If you could see past the Trojan horse that is pregnancy and labor and did any amount of reading on what happens after the OB spotlights fade, you know that tummy deflation and the regroup of body parts is far creepier than anything having to do with carrying or expelling a fetus. Think of your vagina as a dam. When the dam bursts, the reservoir fills but water continues to flow through the broken walls bringing with it, the trees, fish and small boats that washed up along the way. Note, that some of these items are so far "up river" that they won't even make the appearance until weeks after it bursts. If you've gotten lost here; A BUNCH OF JUNK COMES OUT OF YOUR VAGINA AND OTHER WEIRD SHIT HAPPENS TO YOUR BODY FOR A GOOD WHILE AFTER THAT BUNDLE OF JOY MAKES THEIR APPEARANCE!!!
Let’s start from the beginning. You’ve welcomed your sweet, bluish offspring into the world and while you are awestruck and trying to convince yourself that a human just came out of your body, you are forced to push something else out. The placenta! That magical, life sustaining organ that resembles a blood filled jellyfish. It’s worth getting your doctor to let you have a good look at this thing as it, hopefully, is the only time you’ll get to look at one of your organs on the outside of your body while conscious. Take advantage. Check that horror show off your list and let’s move on to the next Discovery Channel experience.
You’ve no doubt heard of lochia. Otherwise known as YUCK! This mass of blood, mucus and uterine tissue will unexpectedly gush out of you from time to time postpartum. The biggest gushes hit when you are nursing or when that girl you never really liked from high school swings by to say hello and check to see if you’ve lost your baby weight. Luckily, the hospital or your midwife will equip you with pads the size of a life jacket. When you first see them you can never imagine actually utilizing their full capacity of Lake Michigan level absorbency, but you will. Cramps are a sweet warning signal that will let you know the flood gates are opening.
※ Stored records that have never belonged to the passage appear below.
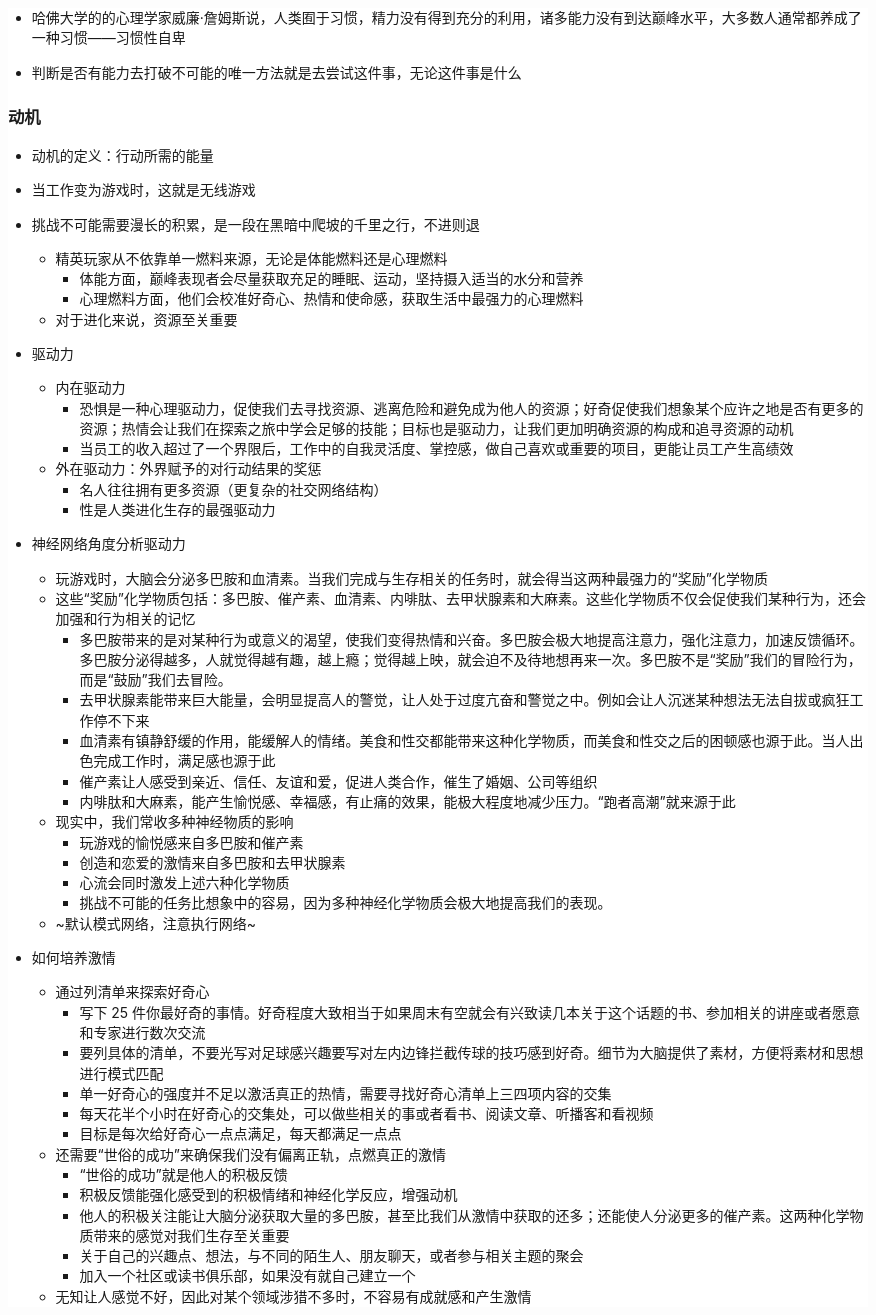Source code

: * 哈佛大学的的心理学家威廉·詹姆斯说，人类囿于习惯，精力没有得到充分的利用，诸多能力没有到达巅峰水平，大多数人通常都养成了一种习惯——习惯性自卑

* 判断是否有能力去打破不可能的唯一方法就是去尝试这件事，无论这件事是什么

### 动机

* 动机的定义：行动所需的能量

* 当工作变为游戏时，这就是无线游戏

* 挑战不可能需要漫长的积累，是一段在黑暗中爬坡的千里之行，不进则退
  * 精英玩家从不依靠单一燃料来源，无论是体能燃料还是心理燃料
    * 体能方面，巅峰表现者会尽量获取充足的睡眠、运动，坚持摄入适当的水分和营养
    * 心理燃料方面，他们会校准好奇心、热情和使命感，获取生活中最强力的心理燃料
  * 对于进化来说，资源至关重要

* 驱动力
  * 内在驱动力
    * 恐惧是一种心理驱动力，促使我们去寻找资源、逃离危险和避免成为他人的资源；好奇促使我们想象某个应许之地是否有更多的资源；热情会让我们在探索之旅中学会足够的技能；目标也是驱动力，让我们更加明确资源的构成和追寻资源的动机
    * 当员工的收入超过了一个界限后，工作中的自我灵活度、掌控感，做自己喜欢或重要的项目，更能让员工产生高绩效
  * 外在驱动力：外界赋予的对行动结果的奖惩
    * 名人往往拥有更多资源（更复杂的社交网络结构）
    * 性是人类进化生存的最强驱动力

* 神经网络角度分析驱动力
  * 玩游戏时，大脑会分泌多巴胺和血清素。当我们完成与生存相关的任务时，就会得当这两种最强力的“奖励”化学物质
  * 这些“奖励”化学物质包括：多巴胺、催产素、血清素、内啡肽、去甲状腺素和大麻素。这些化学物质不仅会促使我们某种行为，还会加强和行为相关的记忆
    * 多巴胺带来的是对某种行为或意义的渴望，使我们变得热情和兴奋。多巴胺会极大地提高注意力，强化注意力，加速反馈循环。多巴胺分泌得越多，人就觉得越有趣，越上瘾；觉得越上映，就会迫不及待地想再来一次。多巴胺不是“奖励”我们的冒险行为，而是“鼓励”我们去冒险。
    * 去甲状腺素能带来巨大能量，会明显提高人的警觉，让人处于过度亢奋和警觉之中。例如会让人沉迷某种想法无法自拔或疯狂工作停不下来
    * 血清素有镇静舒缓的作用，能缓解人的情绪。美食和性交都能带来这种化学物质，而美食和性交之后的困顿感也源于此。当人出色完成工作时，满足感也源于此
    * 催产素让人感受到亲近、信任、友谊和爱，促进人类合作，催生了婚姻、公司等组织
    * 内啡肽和大麻素，能产生愉悦感、幸福感，有止痛的效果，能极大程度地减少压力。“跑者高潮”就来源于此
  * 现实中，我们常收多种神经物质的影响
    * 玩游戏的愉悦感来自多巴胺和催产素
    * 创造和恋爱的激情来自多巴胺和去甲状腺素
    * 心流会同时激发上述六种化学物质
    * 挑战不可能的任务比想象中的容易，因为多种神经化学物质会极大地提高我们的表现。
  * ~默认模式网络，注意执行网络~

* 如何培养激情
  * 通过列清单来探索好奇心
    * 写下 25 件你最好奇的事情。好奇程度大致相当于如果周末有空就会有兴致读几本关于这个话题的书、参加相关的讲座或者愿意和专家进行数次交流
    * 要列具体的清单，不要光写对足球感兴趣要写对左内边锋拦截传球的技巧感到好奇。细节为大脑提供了素材，方便将素材和思想进行模式匹配
    * 单一好奇心的强度并不足以激活真正的热情，需要寻找好奇心清单上三四项内容的交集
    * 每天花半个小时在好奇心的交集处，可以做些相关的事或者看书、阅读文章、听播客和看视频
    * 目标是每次给好奇心一点点满足，每天都满足一点点
  * 还需要“世俗的成功”来确保我们没有偏离正轨，点燃真正的激情
    * “世俗的成功”就是他人的积极反馈
    * 积极反馈能强化感受到的积极情绪和神经化学反应，增强动机
    * 他人的积极关注能让大脑分泌获取大量的多巴胺，甚至比我们从激情中获取的还多；还能使人分泌更多的催产素。这两种化学物质带来的感觉对我们生存至关重要
    * 关于自己的兴趣点、想法，与不同的陌生人、朋友聊天，或者参与相关主题的聚会
    * 加入一个社区或读书俱乐部，如果没有就自己建立一个
  * 无知让人感觉不好，因此对某个领域涉猎不多时，不容易有成就感和产生激情
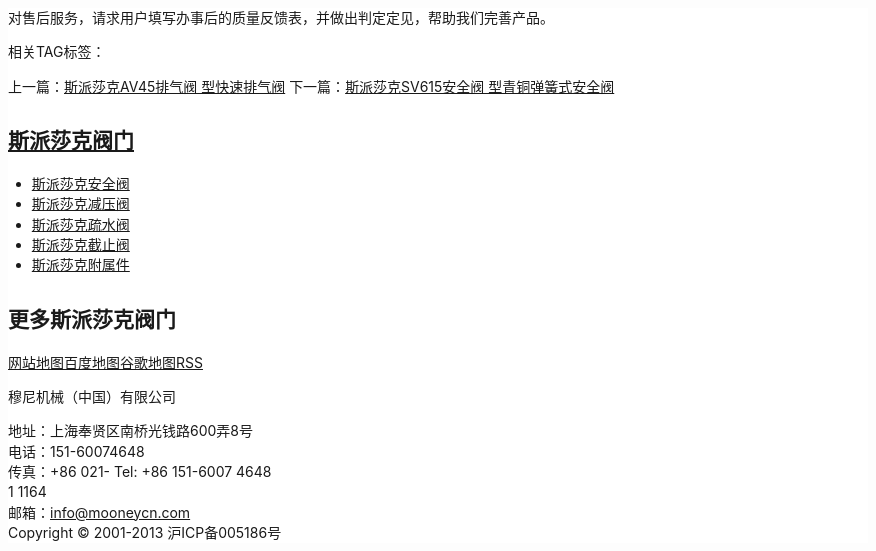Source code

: 对售后服务，请求用户填写办事后的质量反馈表，并做出判定定见，帮助我们完善产品。

  

相关TAG标签：

上一篇：[斯派莎克AV45排气阀 型快速排气阀](/SpiraxSarco/AV45.html) 下一篇：[斯派莎克SV615安全阀 型青铜弹簧式安全阀](/SpiraxSarco/SV615.html)

  

## [斯派莎克阀门](/SpiraxSarco/)

-   [斯派莎克安全阀](/SpiraxSarco/aqf1.html)
-   [斯派莎克减压阀](/SpiraxSarco/jyf1.html)
-   [斯派莎克疏水阀](/SpiraxSarco/ssf1.html)
-   [斯派莎克截止阀](/SpiraxSarco/jzf1.html)
-   [斯派莎克附属件](/SpiraxSarco/zhf_zkphq_pqf_gsj_dwq1.html)

## 更多斯派莎克阀门

[网站地图](/sitemap.html "网站地图")[百度地图](/baidu.xml)[谷歌地图](/google.xml)[RSS](/rss.xml)

穆尼机械（中国）有限公司

地址：上海奉贤区南桥光钱路600弄8号  
电话：151-60074648  
传真：+86 021- Tel: +86 151-6007 4648  
1 1164  
邮箱：info@mooneycn.com  
Copyright © 2001-2013 沪ICP备005186号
While one orifice is free flowing, another is setting up a barricade. The stool softeners they give you in the hospital are not a suggestion and you will need to make sure you are fully stocked when you return home to get you through the next few weeks. This is where Amazon Prime pays for itself in spades. You are saved from having to endure the shifty eyes of the cashier at check out and you can get relief in 48 hours without having to leave the comfort of your donut pillow. If you’re not up for the pills, there’s some great tea, Smooth Move, that really delivers ;)
Next up!! Night sweats. If you’ve never had the pleasure of sweating profusely without any exertion, get ready for the good times. These usually hit a week or so postpartum when your hormones decide to jump ship without a care for the havoc that will be wrecked on your body. Night sweats yield bed wetting level moisture so best to prepare your spouse and the rubber sheets. The hormone rampage doesn’t stop there. Did you enjoy the full mane that pregnancy provided? Along with your sex drive, so goes your hair. This side effect sneaks up on you just when you feel like life is getting back to normal and you’ve planned a girls’ night out. You take a look in the mirror when getting ready and realize that you have a bald spot that will require a Trump level comb over to disguise.
With the hormone party that hits postpartum, it’s a wonder that schools feel the need to teach kids sex education at all. Your really just need to tell teenage girls that they will lose their hair and their stomachs will look like their great grandmother’s if they get pregnant and tell boys that unprotected sex puts them at risk of not having sex again for at least another year, two if the baby never sleeps.